In realtà, oltre alla spiegazione del grasso, il suo caso non portò ad altre conclusioni scientifiche e ancora oggi, la storia di Gulli, rimane un grande mistero. Tanto che nel 2012, il grande regista islandese Baltasar Kormákur (autore di 101 Reykjavík, tra i film fondamentali per capire la società islandese che ho consigliato in questo articolo) decise di dedicare a questa storia famosissima in patria il film Djúpið (The Deep), che potrete vedere doppiato in lingua italiana su Prime Video.
Parlare con gli uccelli per ore, aggrapparsi alla vita, la voglia di chiedere scusa alla mamma per quella brutta abitudine di bere il latte dalla bottiglia anziché dal bicchiere, avere l’opportunità di un giorno in più, uno soltanto, una seconda possibilità di essere migliori e dimostrarlo, quanto tutto ciò ha influito sulla sopravvivenza? Cose del genere, apparentemente insignificanti, sono talmente forti da salvare un uomo dal buio dell’Atlantico. Dall’ignoto per eccellenza. Questo ci insegna l’incredibile storia di Gulli, il ragazzo gentile delle Vestmannaeyjar che vinse la sfida contro la Natura.
Camminando per Heimaey potreste imbattervi in uno strano monumento: una vasca, segnalata da un pannello informativo.
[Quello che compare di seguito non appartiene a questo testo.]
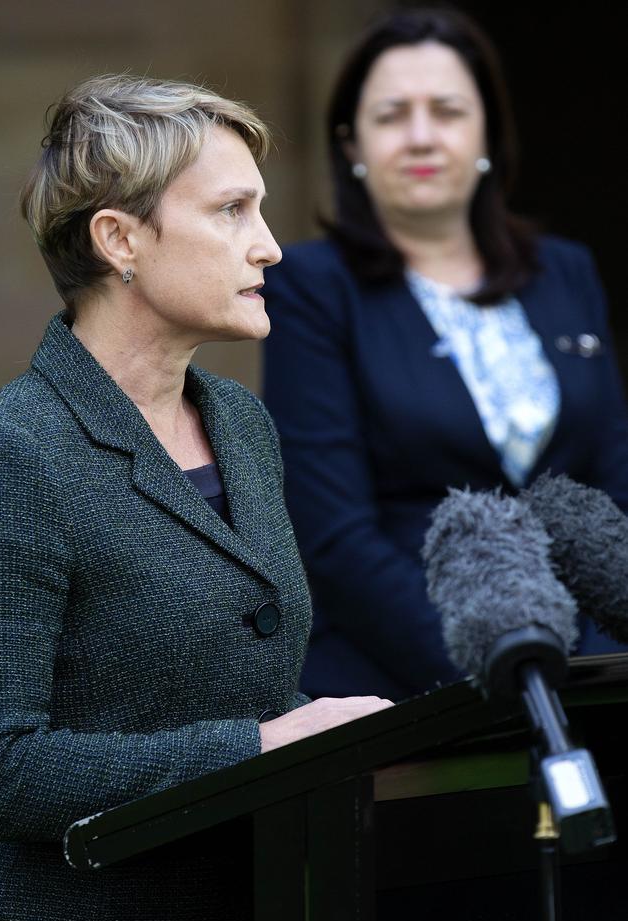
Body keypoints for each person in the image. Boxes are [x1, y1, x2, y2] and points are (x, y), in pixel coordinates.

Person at [0, 74, 392, 921]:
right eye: (233, 210)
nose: (271, 247)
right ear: (119, 239)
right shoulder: (10, 453)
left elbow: (248, 674)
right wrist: (262, 748)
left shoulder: (243, 425)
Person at [263, 8, 628, 703]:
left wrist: (593, 667)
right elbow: (334, 538)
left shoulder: (567, 271)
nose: (422, 136)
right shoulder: (312, 288)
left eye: (448, 111)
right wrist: (501, 665)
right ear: (351, 144)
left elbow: (616, 490)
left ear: (487, 129)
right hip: (410, 679)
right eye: (393, 114)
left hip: (593, 672)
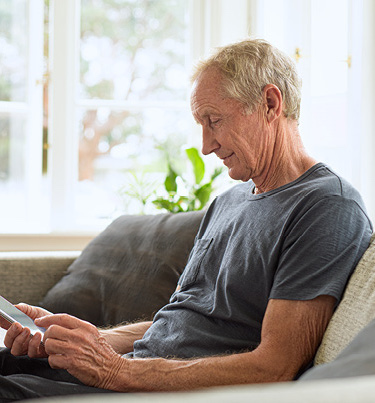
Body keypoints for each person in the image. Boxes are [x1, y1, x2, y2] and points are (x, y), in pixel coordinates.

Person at [0, 38, 372, 400]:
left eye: (213, 120)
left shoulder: (327, 208)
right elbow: (181, 320)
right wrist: (77, 341)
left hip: (150, 388)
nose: (206, 145)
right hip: (132, 371)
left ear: (270, 103)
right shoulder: (229, 201)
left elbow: (274, 368)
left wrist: (113, 371)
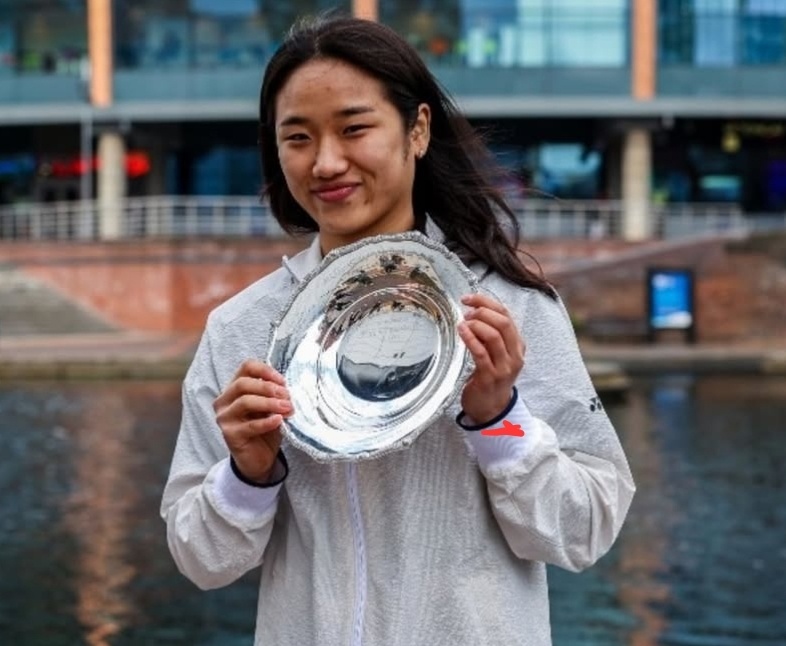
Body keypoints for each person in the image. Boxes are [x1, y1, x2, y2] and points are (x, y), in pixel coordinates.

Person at [160, 14, 635, 646]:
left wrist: (501, 420)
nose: (327, 162)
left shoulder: (507, 309)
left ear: (417, 129)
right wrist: (247, 472)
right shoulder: (243, 329)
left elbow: (587, 530)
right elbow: (200, 560)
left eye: (355, 128)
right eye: (297, 137)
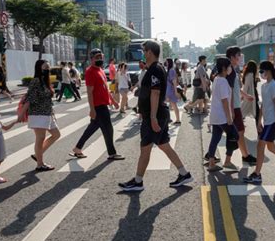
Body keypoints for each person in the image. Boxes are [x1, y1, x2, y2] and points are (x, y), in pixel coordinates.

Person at [118, 41, 193, 191]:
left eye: (144, 51)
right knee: (163, 145)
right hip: (157, 113)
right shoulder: (154, 68)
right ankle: (184, 174)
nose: (143, 54)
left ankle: (138, 182)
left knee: (146, 147)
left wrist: (152, 117)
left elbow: (156, 92)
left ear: (150, 52)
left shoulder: (155, 70)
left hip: (155, 114)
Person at [71, 49, 124, 160]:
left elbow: (105, 88)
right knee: (108, 129)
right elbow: (90, 92)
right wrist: (92, 109)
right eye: (97, 57)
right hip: (98, 106)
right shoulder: (90, 71)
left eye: (101, 57)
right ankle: (112, 153)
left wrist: (113, 101)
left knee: (92, 128)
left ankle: (77, 148)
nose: (99, 59)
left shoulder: (100, 70)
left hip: (103, 104)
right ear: (91, 59)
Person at [19, 60, 61, 171]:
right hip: (38, 114)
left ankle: (38, 154)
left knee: (56, 134)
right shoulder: (36, 81)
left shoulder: (44, 81)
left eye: (48, 68)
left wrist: (52, 113)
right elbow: (29, 99)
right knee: (40, 138)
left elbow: (47, 99)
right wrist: (21, 114)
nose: (47, 70)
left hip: (47, 114)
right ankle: (40, 164)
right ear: (39, 68)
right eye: (45, 68)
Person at [206, 57, 239, 172]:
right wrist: (229, 117)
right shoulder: (223, 81)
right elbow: (225, 101)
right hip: (222, 116)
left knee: (215, 138)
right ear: (225, 68)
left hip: (215, 115)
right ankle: (227, 161)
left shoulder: (216, 79)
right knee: (234, 135)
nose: (231, 68)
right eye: (229, 66)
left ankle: (211, 163)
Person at [226, 46, 257, 165]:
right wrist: (232, 109)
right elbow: (230, 90)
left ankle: (214, 156)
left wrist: (245, 95)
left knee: (235, 132)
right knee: (239, 131)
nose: (240, 57)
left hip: (234, 105)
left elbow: (236, 88)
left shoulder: (232, 69)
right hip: (234, 106)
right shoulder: (230, 71)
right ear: (232, 57)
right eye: (238, 55)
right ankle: (245, 155)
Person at [165, 58, 181, 125]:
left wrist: (176, 92)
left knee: (174, 105)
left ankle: (177, 120)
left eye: (166, 62)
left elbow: (174, 82)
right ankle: (173, 119)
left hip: (171, 90)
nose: (165, 63)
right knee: (172, 105)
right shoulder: (169, 70)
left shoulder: (171, 70)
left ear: (169, 63)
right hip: (169, 90)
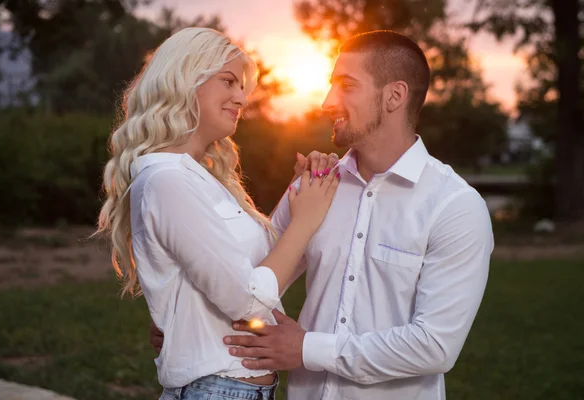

Si tratta di Guðlaugssund, il monumento dedicato all’impresa di Guðlaugur Friðþórsson. E che c’entra la vasca? Quella notte Gulli si salvò dalla disidratazione bevendo l’acqua semi-congelata trovata in una vasca lungo il campo di lava, utilizzata da cavalli e pecore per abbeverarsi. Dal 1985 si tiene l’evento Guðlaugssundið (la nuotata di Guðlaugur), una nuotata presso la piscina pubblica di Heimaey per onorare l’impresa di Gulli e ricordare gli uomini che hanno perso la vita in mare nel corso della storia, in Islanda moltissimi.